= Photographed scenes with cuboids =
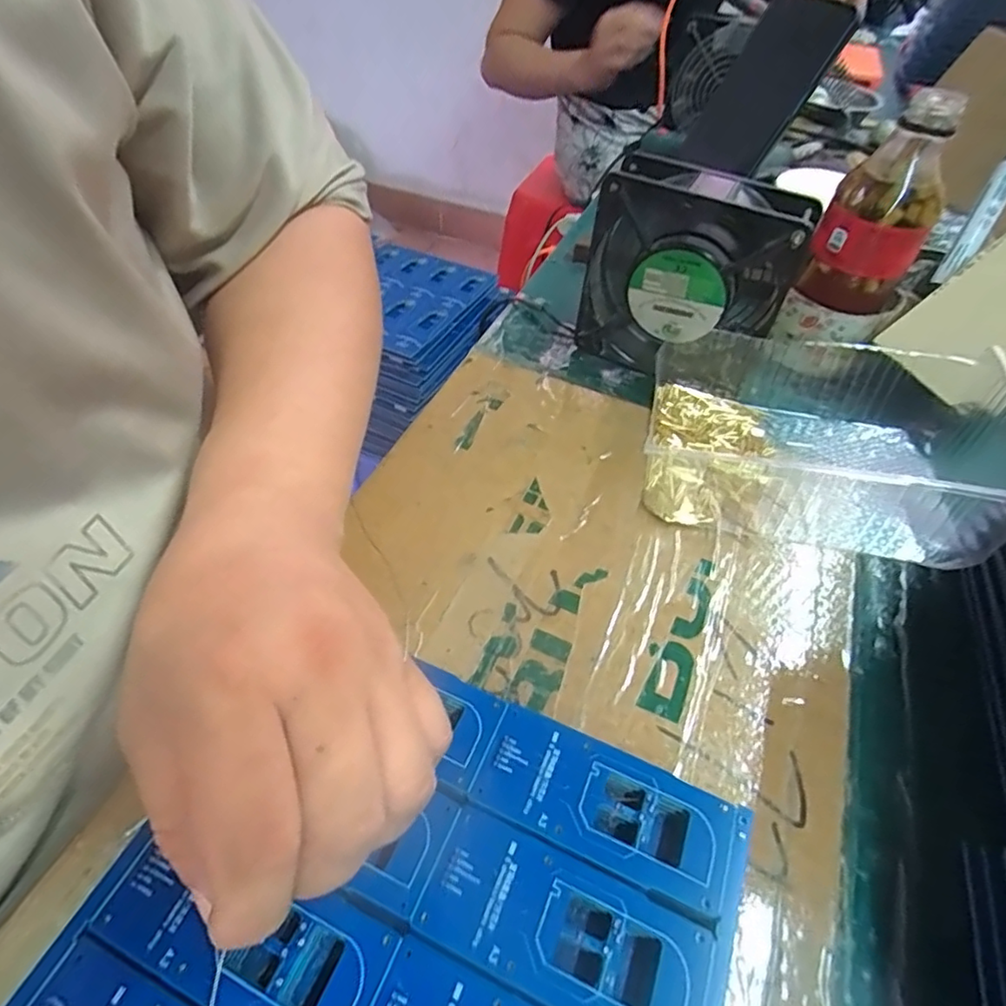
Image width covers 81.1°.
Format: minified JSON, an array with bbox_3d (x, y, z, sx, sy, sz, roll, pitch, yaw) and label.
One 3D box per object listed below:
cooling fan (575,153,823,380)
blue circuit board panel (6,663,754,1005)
[{"bbox_3d":[0.114,-0.141,0.374,0.119,0.120,0.044,24,53,17],"label":"cooling fan"},{"bbox_3d":[-0.030,0.136,0.186,0.188,0.004,0.158,20,52,14],"label":"blue circuit board panel"}]

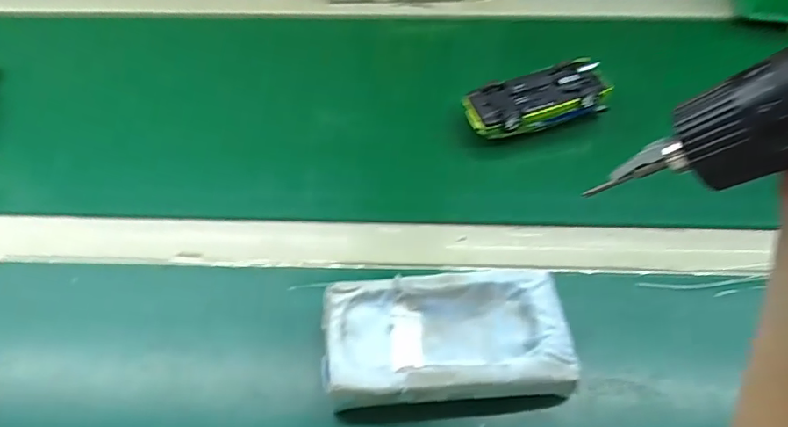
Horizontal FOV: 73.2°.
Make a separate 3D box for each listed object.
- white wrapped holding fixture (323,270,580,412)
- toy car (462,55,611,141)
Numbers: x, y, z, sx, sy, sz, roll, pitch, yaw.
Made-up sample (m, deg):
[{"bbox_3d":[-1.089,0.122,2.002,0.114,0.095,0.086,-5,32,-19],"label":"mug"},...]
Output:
[{"bbox_3d":[0.034,0.086,0.360,0.157,0.037,0.082,-2,53,-2],"label":"white wrapped holding fixture"},{"bbox_3d":[0.132,-0.103,0.486,0.123,0.032,0.060,-14,54,-11],"label":"toy car"}]

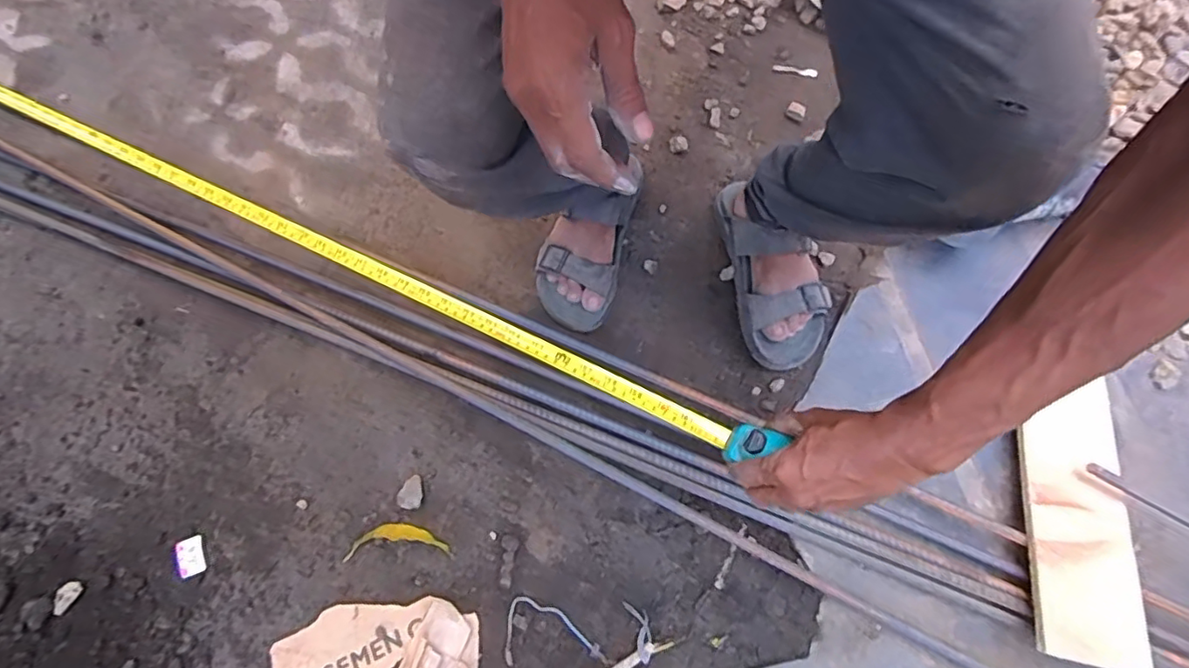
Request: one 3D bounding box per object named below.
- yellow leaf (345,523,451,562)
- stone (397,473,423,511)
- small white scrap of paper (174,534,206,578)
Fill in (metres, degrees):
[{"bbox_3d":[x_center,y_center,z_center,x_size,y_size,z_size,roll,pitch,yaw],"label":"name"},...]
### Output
[{"bbox_3d":[-0.240,0.252,0.704,0.125,0.010,0.040,-1,72,-2],"label":"yellow leaf"},{"bbox_3d":[-0.225,0.198,0.717,0.029,0.020,0.041,29,73,8],"label":"stone"},{"bbox_3d":[-0.492,0.271,0.703,0.031,0.006,0.045,-21,74,-8],"label":"small white scrap of paper"}]

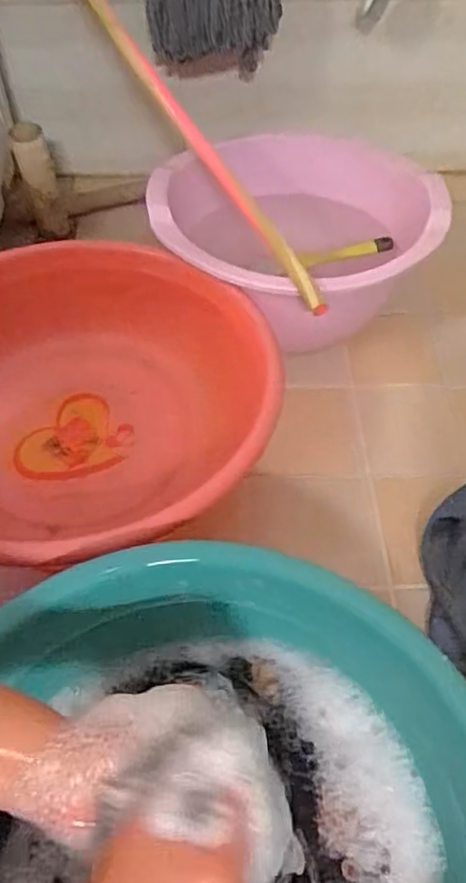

= Work to complete =
In the answer, include exactly the lines from the one containing "- stone (397,473,423,511)" through the end of the records above and no pictures at all.

= Answer =
- stone (397,473,423,511)
- small white scrap of paper (174,534,206,578)
Fill in (metres, degrees):
[{"bbox_3d":[x_center,y_center,z_center,x_size,y_size,z_size,roll,pitch,yaw],"label":"name"},...]
### Output
[{"bbox_3d":[-0.240,0.252,0.704,0.125,0.010,0.040,-1,72,-2],"label":"yellow leaf"},{"bbox_3d":[-0.225,0.198,0.717,0.029,0.020,0.041,29,73,8],"label":"stone"},{"bbox_3d":[-0.492,0.271,0.703,0.031,0.006,0.045,-21,74,-8],"label":"small white scrap of paper"}]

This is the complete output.